ЧТО НУЖНО СДЕЛАТЬ
A – Переведите на английский язык предложение из фрагмента о происхождении религии: «Людей, лишенных религиозной способности нет – ни в прошлом, ни в настоящем, и в будущем не предвидится, учитывая вакханалию оккультизма в современном мире.»
B – Выпишите в именительном падеже все названия учений и течений на «-изм», которые встречаются во фрагменте о происхождении религии.

ФРАГМЕНТ СТРАНИЦЫ

Это не говоря уже о сознании религиозном, которое тем более невозможно понять, исходя из естественных причин. Объяснять можно, понять нельзя, ибо любое объяснение для начала контрабандой протаскивает религиозное чувство и религиозные понятия в душу первобытного человека, легко выводя потом из этой души религию, когда она там уже есть, тогда как задача эволюционизма в том и состоит, чтобы объяснить появление в душе этого чувства и этих понятий. Происходит привычная для материализма подтасовка понятий уже при формулировании проблемы: “Как у человека появилась религия?” – так ставится вопрос, – правильный по видимости и бессмысленный по существу, ибо у человека религия уже есть, понятие человека – так уж повелось, и не даром – имплицитно содержит в себе указание на наличие религиозной способности, благодаря которой можно быть верующим или атеистом. Людей, лишенных религиозной способности нет – ни в прошлом, ни в настоящем, и в будущем не предвидится, учитывая вакханалию оккультизма в современном мире. Если пытаться спросить о зарождении религии, подразумевая естественное появление человека, то надо ясно видеть, что начать формироваться она должна у тех существ, у которых ее еще не было, а потому правильный по существу вопрос должен был бы звучать: “Как, почему начала формироваться религия у обезьян? То есть, – какие у них (обезьян) могли быть потребности, для удовлетворения которых понадобилась религия?” Этот правильно заданный вопрос звучит абсурдно и обозначает интеллектуальный тупик атеизма. “Немножко ума и немножко философии удаляют от Бога, побольше ума и побольше философии опять приводят к Нему”, – сказано давно и не кем-нибудь, а Френсисом Бэконом, родоначальником эмпирического метода в философии и науке.

СОХРАНЁННЫЕ ДАННЫЕ
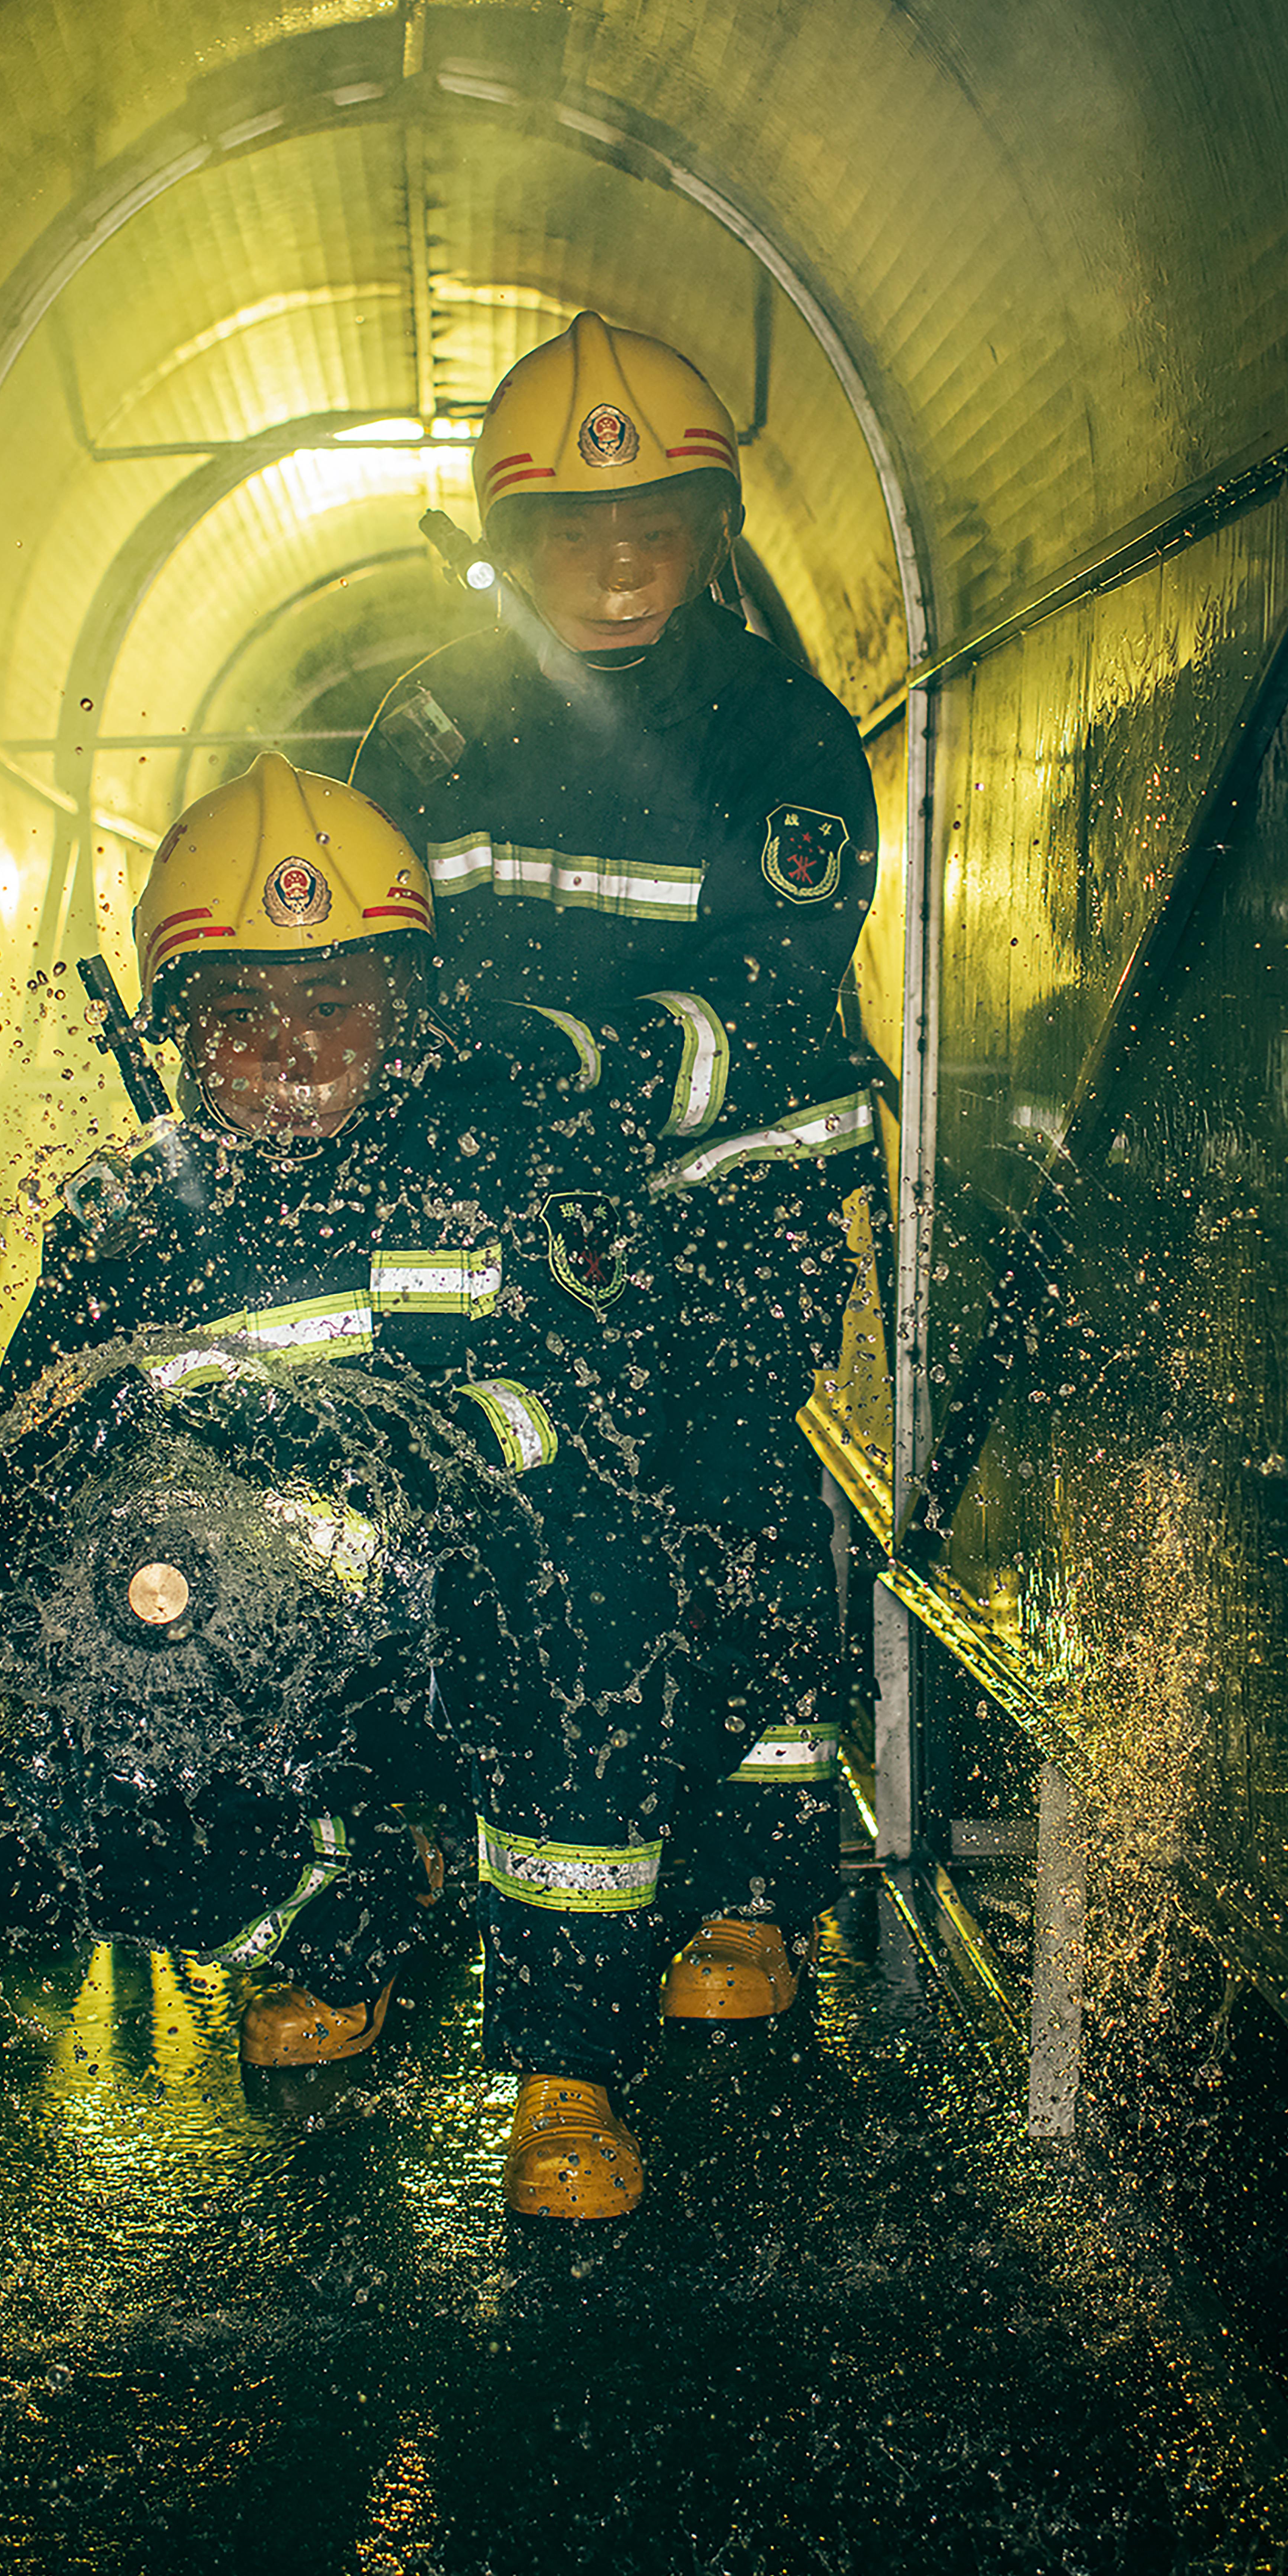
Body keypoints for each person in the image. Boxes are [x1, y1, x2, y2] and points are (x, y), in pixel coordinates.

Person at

--

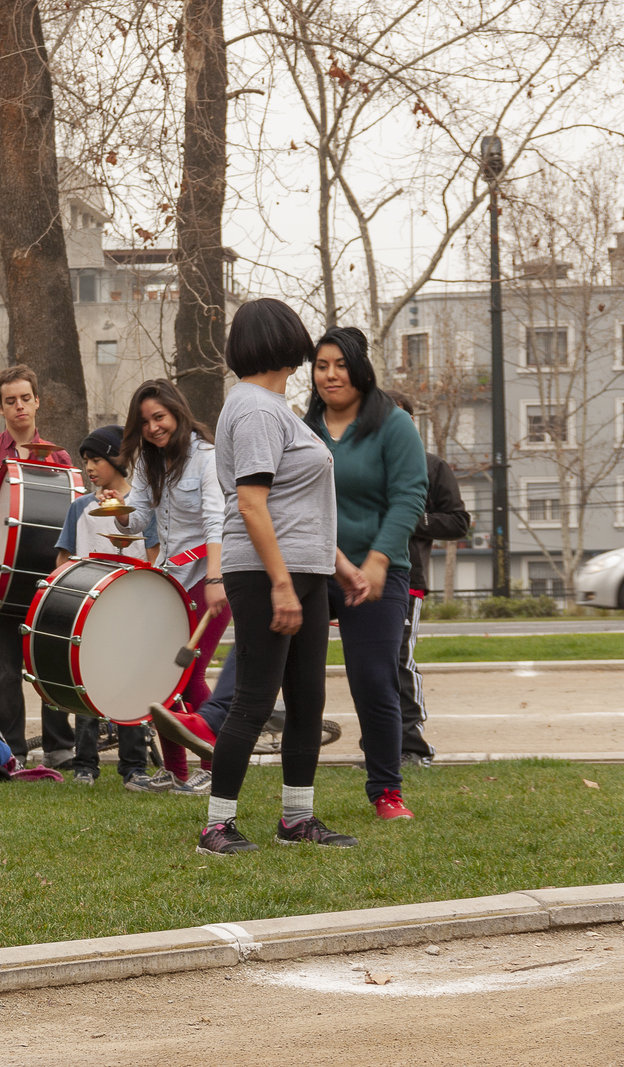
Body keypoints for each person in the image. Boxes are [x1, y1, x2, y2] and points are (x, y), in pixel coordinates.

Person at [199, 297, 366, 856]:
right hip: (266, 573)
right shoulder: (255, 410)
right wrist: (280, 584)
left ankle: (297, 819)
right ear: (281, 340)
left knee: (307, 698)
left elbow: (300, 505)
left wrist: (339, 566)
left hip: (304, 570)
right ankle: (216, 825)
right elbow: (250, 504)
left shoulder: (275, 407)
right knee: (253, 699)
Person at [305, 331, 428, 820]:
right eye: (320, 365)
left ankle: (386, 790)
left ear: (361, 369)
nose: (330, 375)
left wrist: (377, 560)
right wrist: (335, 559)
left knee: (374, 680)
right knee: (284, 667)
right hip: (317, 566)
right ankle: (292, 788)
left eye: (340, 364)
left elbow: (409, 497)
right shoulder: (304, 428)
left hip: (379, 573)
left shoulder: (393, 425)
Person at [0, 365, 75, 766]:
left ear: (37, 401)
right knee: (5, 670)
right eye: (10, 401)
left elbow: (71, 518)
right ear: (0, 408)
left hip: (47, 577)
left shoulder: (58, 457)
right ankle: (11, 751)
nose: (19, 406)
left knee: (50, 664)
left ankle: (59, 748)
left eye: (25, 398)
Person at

* * *

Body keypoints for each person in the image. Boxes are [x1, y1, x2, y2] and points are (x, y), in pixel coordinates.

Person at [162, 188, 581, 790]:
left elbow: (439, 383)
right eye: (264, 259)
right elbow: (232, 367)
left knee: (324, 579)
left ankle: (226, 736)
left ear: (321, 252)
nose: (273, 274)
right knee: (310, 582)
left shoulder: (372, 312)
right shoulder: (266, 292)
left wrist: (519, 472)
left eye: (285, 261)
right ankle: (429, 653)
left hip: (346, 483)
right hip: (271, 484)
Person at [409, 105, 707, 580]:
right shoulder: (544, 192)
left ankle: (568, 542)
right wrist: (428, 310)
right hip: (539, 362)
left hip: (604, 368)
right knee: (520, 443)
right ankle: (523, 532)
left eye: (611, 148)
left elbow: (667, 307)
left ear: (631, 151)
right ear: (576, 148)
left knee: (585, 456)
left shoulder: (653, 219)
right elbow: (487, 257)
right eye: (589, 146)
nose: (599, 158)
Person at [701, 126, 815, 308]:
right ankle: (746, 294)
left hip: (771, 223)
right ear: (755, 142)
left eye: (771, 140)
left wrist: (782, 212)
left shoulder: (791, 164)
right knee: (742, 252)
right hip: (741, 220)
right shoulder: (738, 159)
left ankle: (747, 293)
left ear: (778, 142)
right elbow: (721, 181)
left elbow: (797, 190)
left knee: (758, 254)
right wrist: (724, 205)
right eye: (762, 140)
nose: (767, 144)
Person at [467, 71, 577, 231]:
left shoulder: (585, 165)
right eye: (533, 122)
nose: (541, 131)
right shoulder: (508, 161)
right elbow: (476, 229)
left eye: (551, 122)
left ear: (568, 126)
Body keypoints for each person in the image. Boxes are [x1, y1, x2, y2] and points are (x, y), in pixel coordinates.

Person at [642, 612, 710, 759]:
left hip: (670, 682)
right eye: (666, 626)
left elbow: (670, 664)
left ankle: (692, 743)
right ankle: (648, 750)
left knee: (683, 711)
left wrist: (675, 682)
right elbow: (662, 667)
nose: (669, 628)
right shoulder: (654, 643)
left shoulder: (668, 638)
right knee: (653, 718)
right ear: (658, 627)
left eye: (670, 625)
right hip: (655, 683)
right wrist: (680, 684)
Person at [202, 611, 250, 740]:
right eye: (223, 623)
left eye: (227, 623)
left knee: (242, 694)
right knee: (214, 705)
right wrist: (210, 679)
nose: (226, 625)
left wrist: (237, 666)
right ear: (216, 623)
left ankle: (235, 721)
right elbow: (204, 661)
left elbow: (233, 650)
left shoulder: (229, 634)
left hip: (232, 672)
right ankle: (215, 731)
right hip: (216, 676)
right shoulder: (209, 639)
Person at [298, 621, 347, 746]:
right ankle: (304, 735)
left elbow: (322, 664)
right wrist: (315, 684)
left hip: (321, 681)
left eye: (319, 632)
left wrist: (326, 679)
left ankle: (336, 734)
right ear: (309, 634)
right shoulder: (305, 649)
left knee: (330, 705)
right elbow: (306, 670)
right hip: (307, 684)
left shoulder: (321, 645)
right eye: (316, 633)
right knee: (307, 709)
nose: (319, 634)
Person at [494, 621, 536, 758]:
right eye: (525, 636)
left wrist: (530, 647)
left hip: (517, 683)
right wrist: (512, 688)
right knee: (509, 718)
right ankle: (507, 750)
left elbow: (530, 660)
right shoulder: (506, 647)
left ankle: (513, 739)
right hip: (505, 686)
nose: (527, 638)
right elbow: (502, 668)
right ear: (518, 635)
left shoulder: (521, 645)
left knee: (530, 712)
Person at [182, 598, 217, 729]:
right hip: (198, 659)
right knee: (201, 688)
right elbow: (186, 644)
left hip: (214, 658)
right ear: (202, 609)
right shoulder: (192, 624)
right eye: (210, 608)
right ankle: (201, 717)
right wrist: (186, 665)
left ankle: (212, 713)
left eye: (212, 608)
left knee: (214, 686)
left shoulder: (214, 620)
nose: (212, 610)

ОТВЕТЫ ПО ЗАДАНИЯМ
A – There are no people lacking the religious capacity, not in the past, not in the present, and none are foreseen in the future, given the bacchanalia of occultism in the modern world.

B – эволюционизм, материализм, атеизм, оккультизм